## Exercise details
Render every line of the listing below as a JSON list of strings, one string per line, skipping blank lines and leaving the pictures out.

## Given entries
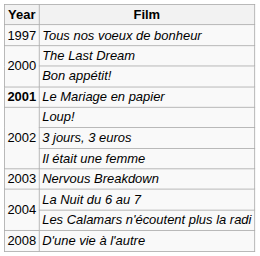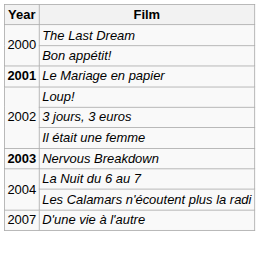- row: 1997 | Tous nos voeux de bonheur
Nervous Breakdown | Year: normal -> bold
D'une vie à l'autre | Year: 2008 -> 2007
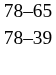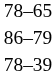+ row: 86–79
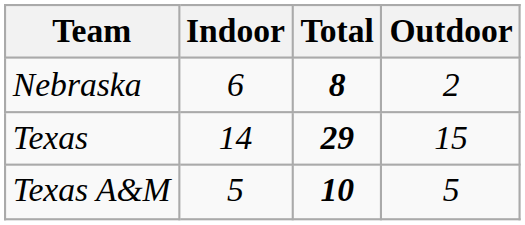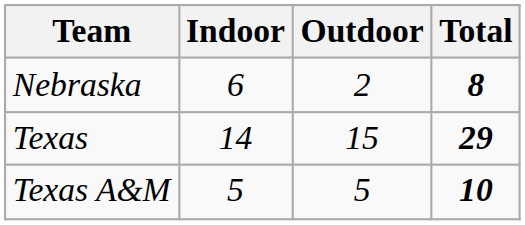columns swapped: Outdoor <-> Total
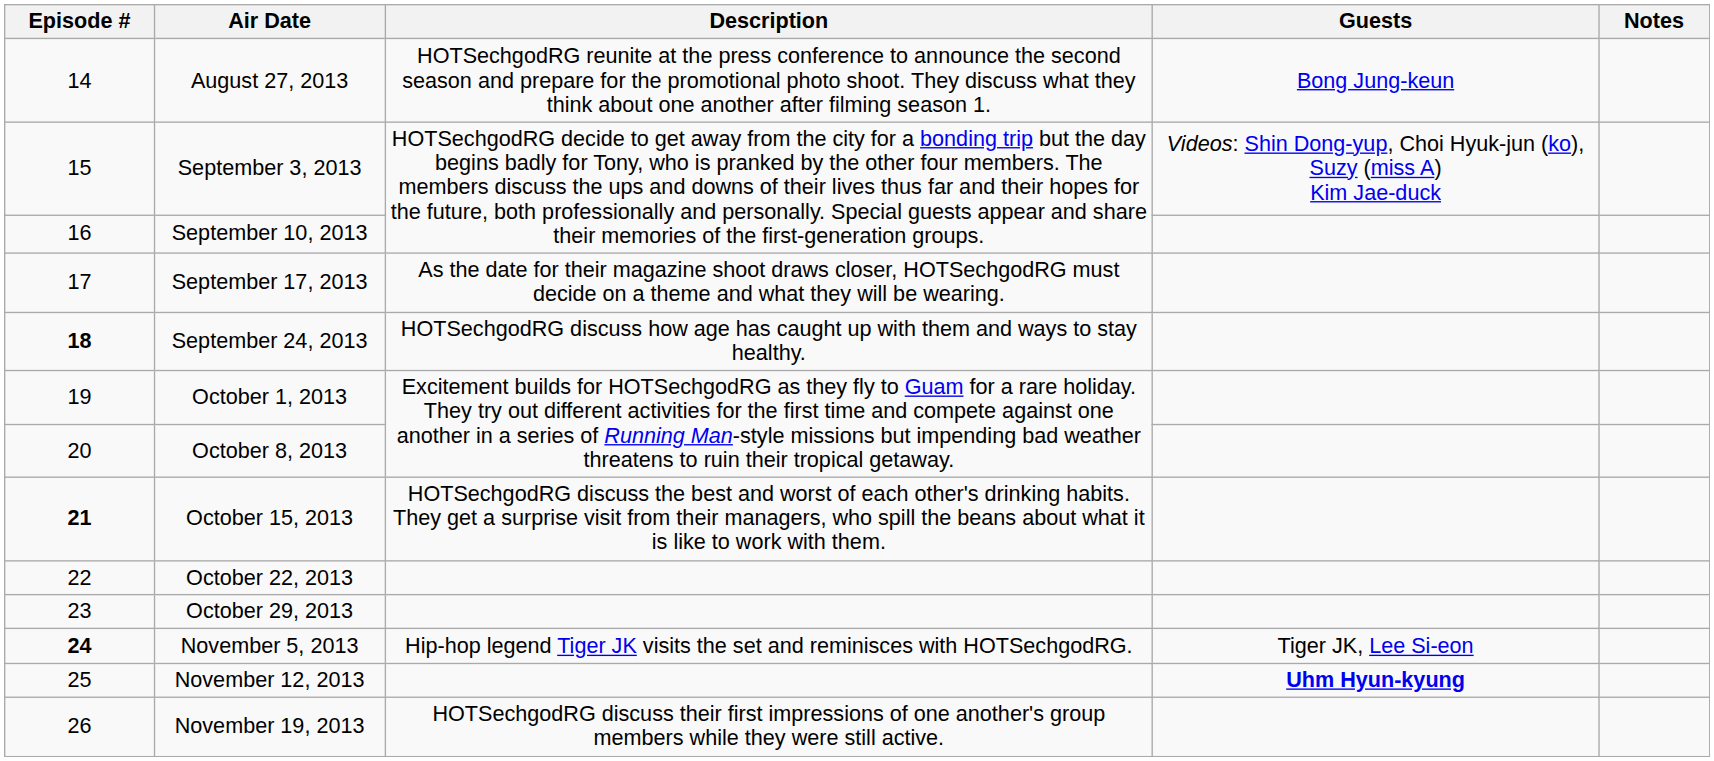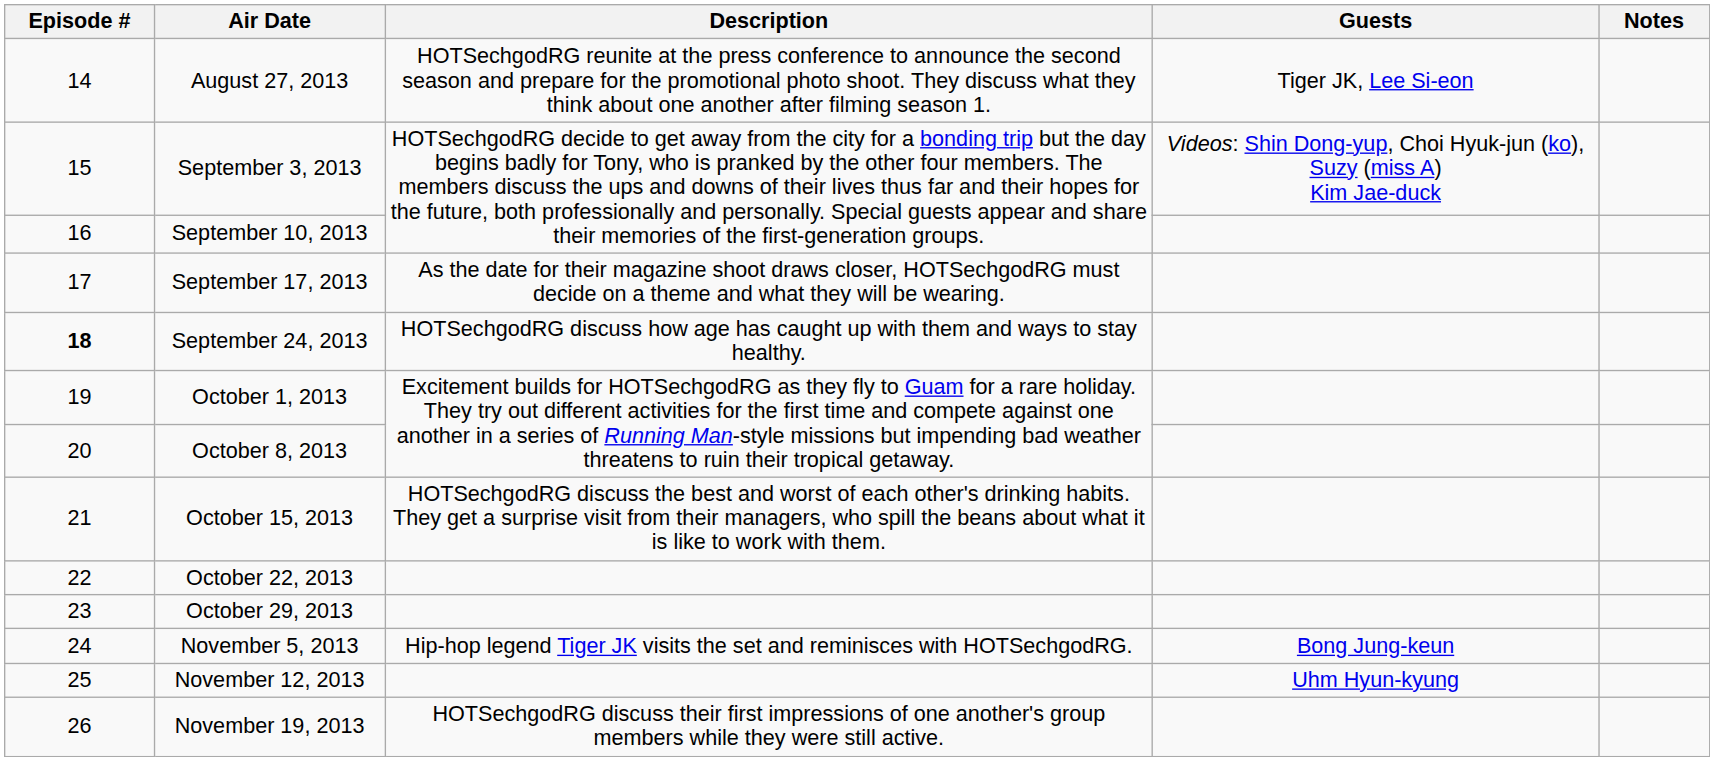August 27, 2013 | Guests: Bong Jung-keun -> Tiger JK, Lee Si-eon
October 15, 2013 | Episode #: bold -> normal
November 5, 2013 | Episode #: bold -> normal
November 5, 2013 | Guests: Tiger JK, Lee Si-eon -> Bong Jung-keun
November 12, 2013 | Guests: bold -> normal
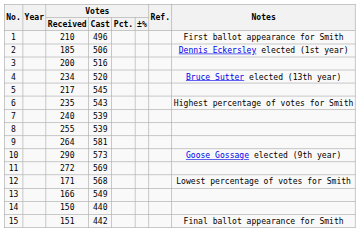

## Response for this exercise
[
  "- row: 1997 | Tous nos voeux de bonheur",
  "Nervous Breakdown | Year: normal -> bold",
  "D'une vie à l'autre | Year: 2008 -> 2007",
  "+ row: 86–79",
  "columns swapped: Outdoor <-> Total",
  "August 27, 2013 | Guests: Bong Jung-keun -> Tiger JK, Lee Si-eon",
  "October 15, 2013 | Episode #: bold -> normal",
  "November 5, 2013 | Episode #: bold -> normal",
  "November 5, 2013 | Guests: Tiger JK, Lee Si-eon -> Bong Jung-keun",
  "November 12, 2013 | Guests: bold -> normal"
]